Thank you Steven for recommending that book and my sincere condolences for your loss. I have to admit that my sensitivity to the subject was heightened when one of the twins I was carrying12 years ago died during the pregnancy and I had to carry her and her brother to term and deliver them. I was stunned that no one understood and supported me for what I was feeling. I was told I was "lucky" in that the death of the first baby did not cause the loss of both of the babies at that time but these words did not assuage my sense of loss and grief. The memories of the delivery room are etched forever in my mind. For a while, everywhere I looked there were living healthy twins, a constant reminder of what had happened. I tried to cope by naming her and taking her home to bury her with some mementos from our family in a little cemetery across the street from our house. My son has known since he was little that he had a twin and that helps me sometimes because when he talks about her, it makes me think that not everyone has forgotten what happened. Nothing can take away the joy and love I have for my son and the gratitude that he is healthy and as the years have gone by I've learned to focus more on this. But the other memories will never leave entirely.


William G

Prof Levitt, I'm not sure you read the comments, but today is my daughter's 4th birthday, and I have occasionally thought about what it would be like to lose her. The thought starts to evoke such a strong emotional response of grief I have to stop. So I can only imagine the pain that you and your family have endured, and I offer my heartfelt condolences and sorrow.

It's encouraging to see how you reflect on that loss, speak to others and still continue your work as a professor and author. Thank you for all of your contributions.


I'm sorry for your loss, Steven. I can't imagine how much it hurts.

Rich Wilson

My wife miscarried our first at only about 2 months. What made it worse was how completely callous the ob/gyn office staff was, including the doctor. It may be 'routine' to them, but it's not to us. We obviously found a different doctor for our 2nd.


Very sorry for your loss. I imagine it must be the most painful feeling.
In my ancestral home in Fujian China, people traditionally do not name their children until they turn 1. It is believe to be more painful to lose a child that was acknowledged. Babies are given nasty pet names like "cow crap", "pig" or "little beggar". Maybe it is a way to cope in case of loss. I was named "stupid girl" for the first 8 months.

A Mom

My sympathy for your loss.

I buried a son sixteen years ago. After a few years, I decided to do something positive to honor his birthday. Every year, I call my local foodbank, and ask them what they need. I will then go to the store with my kids and buy a cart full of the items that the foodbank needs the most. When I walked in last year, they called me an Angel. Little did they know, I did it to honor my angel.


Chip Overclock

There is nothing wrong or strange about carrying this kind of grief with you. It would be strange if you didn't. You just have to work hard to make sure it doesn't make you dysfunctional. Instead, you seems to have drawn some inspiration from it. Good for you.

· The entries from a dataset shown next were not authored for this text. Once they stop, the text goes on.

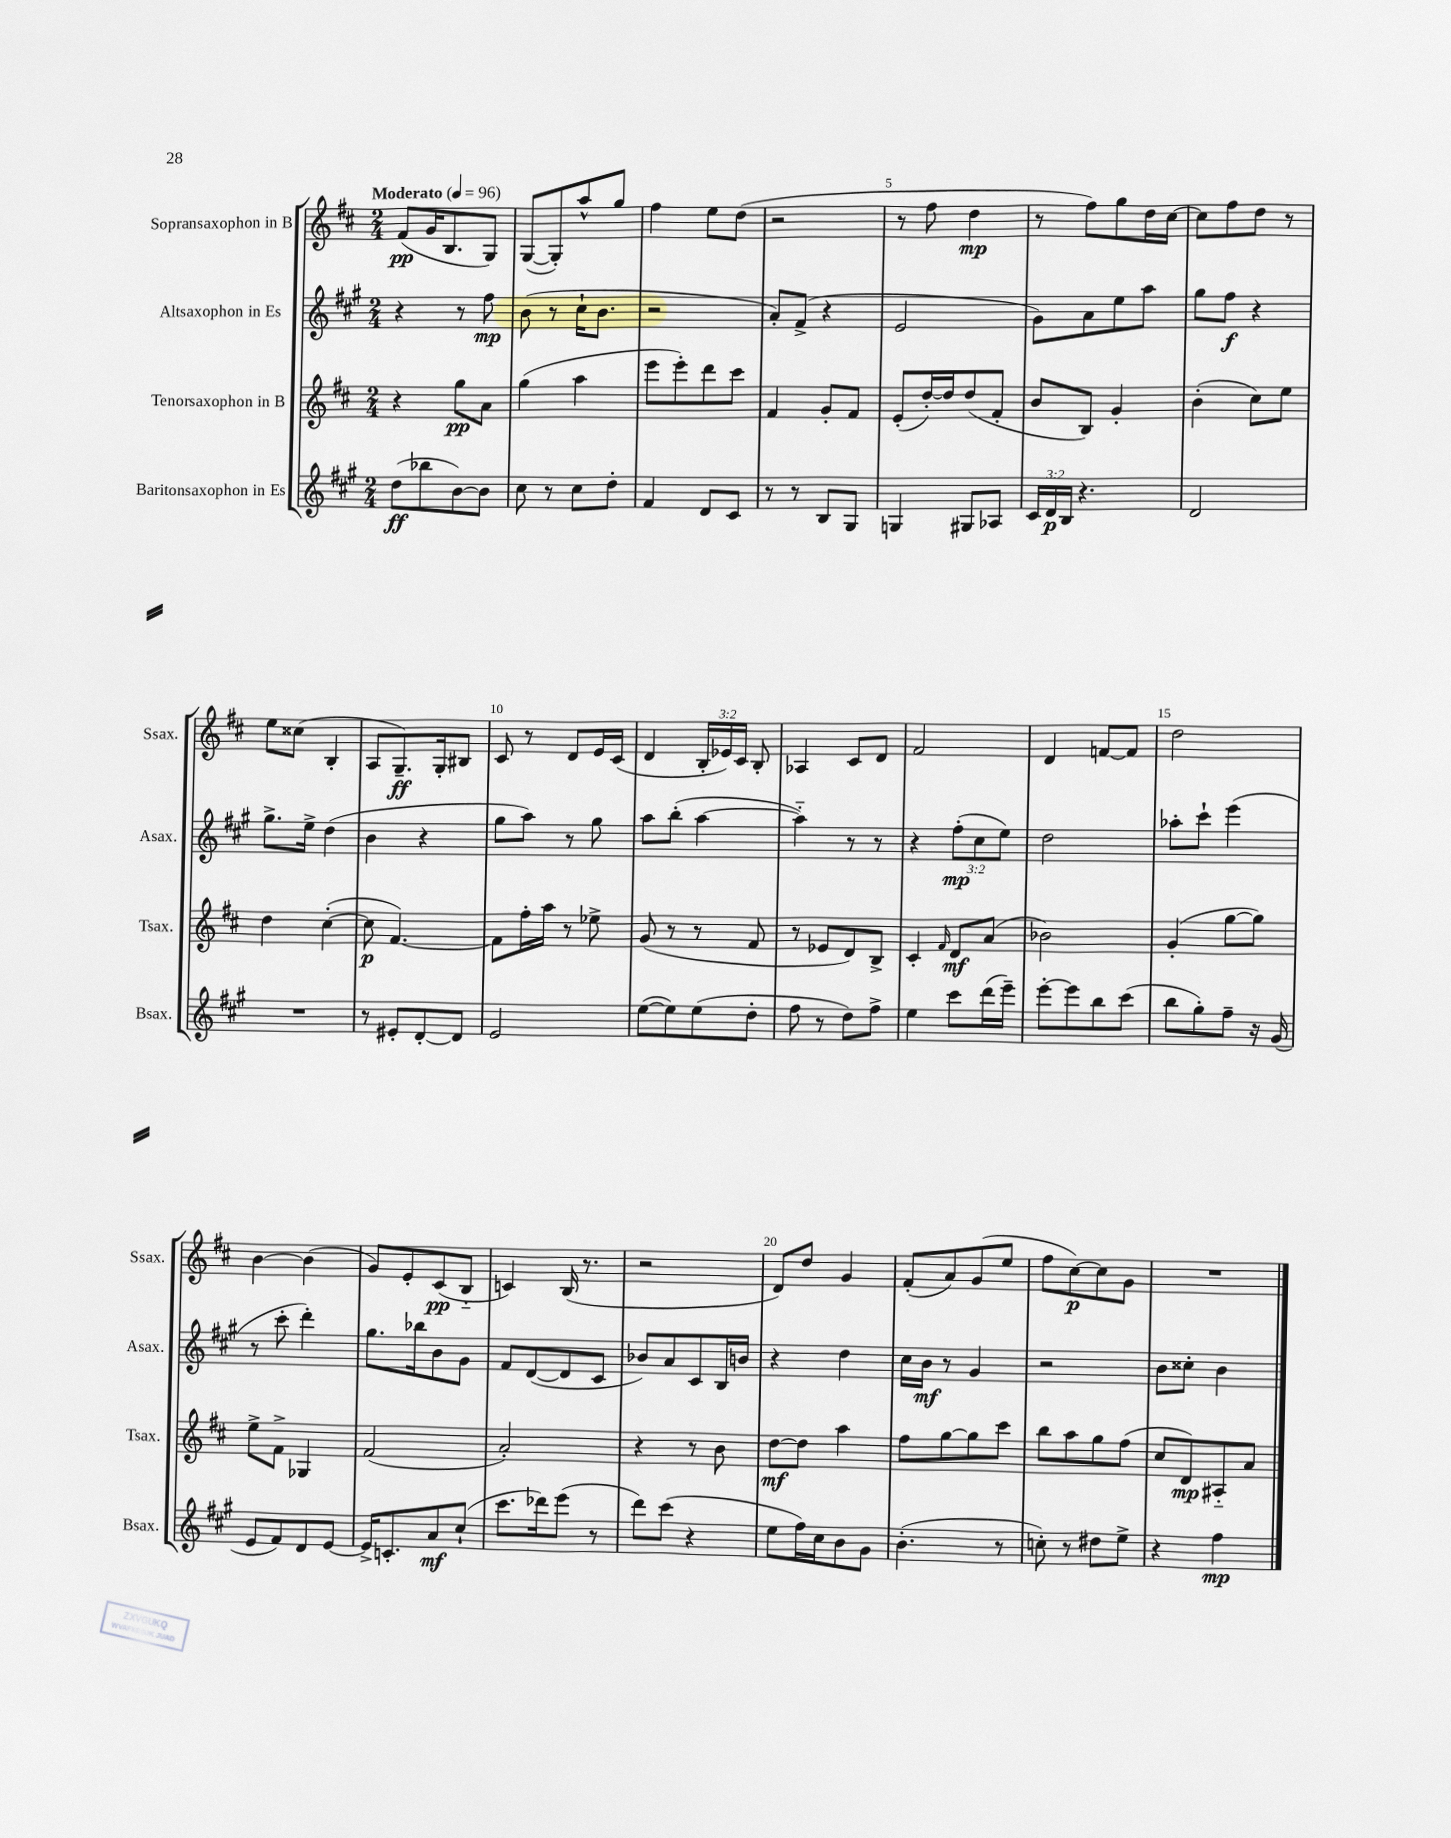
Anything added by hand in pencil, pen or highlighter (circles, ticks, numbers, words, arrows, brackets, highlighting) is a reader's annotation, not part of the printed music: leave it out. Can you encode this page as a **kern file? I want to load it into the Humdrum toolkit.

**kern	**kern	**kern	**kern
*staff4	*staff3	*staff2	*staff1
*clefG2	*clefG2	*clefG2	*clefG2
*k[f#c#g#]	*k[f#c#]	*k[f#c#g#]	*k[f#c#]
*M2/4	*M2/4	*M2/4	*M2/4
*MM96	*MM96	*MM96	*MM96
(8dd	4r	4r	(8f#
8bb-	.	.	16g
.	.	.	8.B
[8b)	8gg	8r	.
8b]	8a	8ff#	8G)
=	=	=	=
8cc#	(4gg	(8b	([8G
8r	.	8r	8G'])
8cc#	4aa	16cc#`	8aa^^
.	.	8.b	.
8dd'	.	.	8gg
=	=	=	=
4f#	8eee	2r	4ff#
.	8eee')	.	.
8d	8ddd	.	8ee
8c#	8ccc#	.	(8dd
=	=	=	=
8r	4f#	8a')	2r
8r	.	(8f#^	.
8B	8g'	4r	.
8G#	8f#	.	.
=	=	=	=
4G	(8e'	2e	8r
.	[16dd')	.	8ff#
.	16dd]	.	.
8G#	(8dd	.	4dd
8A-	8f#'	.	.
=	=	=	=
24c#	8b	8g#)	8r
24d	.	.	.
24B	.	.	.
4.r	8B)	8a	8ff#)
.	4g'	8ee	8gg
.	.	8aa	16dd
.	.	.	[16cc#
=	=	=	=
2d	(4b'	8gg#	8cc#]
.	.	8ff#	8ff#
.	8cc#)	4r	8dd
.	8ee	.	8r
=	=	=	=
2r	4dd	8.gg#^	8ee
.	.	.	(8cc##
.	.	16ee^	.
.	([4cc#'	(4dd	4B'
=	=	=	=
8r	8cc#]	4b	8A
8e#'	[4.f#)	.	8.G~)
[8d'	.	4r	.
.	.	.	16G'
8d]	.	.	8B#
=	=	=	=
2e	8f#]	8gg#	8c#
.	16ff#'	8aa)	8r
.	16aa	.	.
.	8r	8r	8d
.	8ee-^	8gg#	16e
.	.	.	(16c#
=	=	=	=
([8ee	(8g	8aa	4d
8ee])	8r	(8bb'	.
(8ee	8r	[4aa	24B'
.	.	.	24e-)
.	.	.	24c#
8dd'	8f#	.	8B'
=	=	=	=
8ff#	8r	4aa'~])	4A-
8r	8e-	.	.
8dd)	8d)	8r	8c#
8ff#^	8B^	8r	8d
=	=	=	=
4ee	4c#'	4r	2f#
.	16qqf#	.	.
8ccc#	8d	(12ff#'	.
.	.	12cc#	.
(16ddd	(8a	.	.
.	.	12ee)	.
16eee~)	.	.	.
=	=	=	=
[8eee'	2b-)	2dd	4d
8eee]	.	.	.
8bb	.	.	[8f
(8ccc#	.	.	8f]
=	=	=	=
8bb	(4g'	8aa-'	2dd
8gg#')	.	8ccc#`	.
8ff#~	[8gg	(4eee	.
16r	8gg])	.	.
(16g#	.	.	.
=	=	=	=
8e	8ee^	8r	[4b
8f#)	8f#^	8ccc#'	.
8d	4G-	4ddd')	(4b]
[8e	.	.	.
=	=	=	=
16e^]	(2f#	8.gg#	8g)
8.c'	.	.	.
.	.	.	8e'
.	.	16bb-	.
8a	.	8b	(8c#
(8cc#`	.	8g#	8B'~
=	=	=	=
8.ccc#	2a')	8f#	4c)
.	.	([8d	.
16ddd-)	.	.	.
(8eee	.	8d]	(16B
.	.	.	8.r
8r	.	8c#	.
=	=	=	=
8ddd)	4r	8b-)	2r
(8ccc#	.	8a	.
4r	8r	8c#	.
.	8b	16B	.
.	.	16b	.
=	=	=	=
8ee	[8dd	4r	8d)
16ff#)	8dd]	.	8dd
16cc#	.	.	.
8b	4aa	4dd	4g
8g#	.	.	.
=	=	=	=
(4.b'	8ff#	16cc#	(8f#'
.	.	16b	.
.	[8gg	8r	8a)
.	8gg]	4g#	(8g
8r	8ccc#	.	8ee
=	=	=	=
8cc')	8bb	2r	8ff#
8r	8aa	.	[8cc#)
8dd#	8gg	.	8cc#]
8ee^	(8ff#	.	8g
=	=	=	=
4r	8cc#	8b	2r
.	8d)	8cc##'	.
4ff#	8A#'~	4b	.
.	8a	.	.
==	==	==	==
*-	*-	*-	*-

2006 was a rough year for me: I lost my mom (no surprise: cancer) and two friends and former colleagues about my age (middle age). I think about all of them more now than I did when they were alive. But I drew inspiration from the sense of my own mortality that I got from those terrible events.

Time is short.
People are more important than things.

Best wishes.


Incidentally, the same tradition exists in some of the eastern parts of India. I was called "Pocha" (literally, "the rotten one") during my childhood.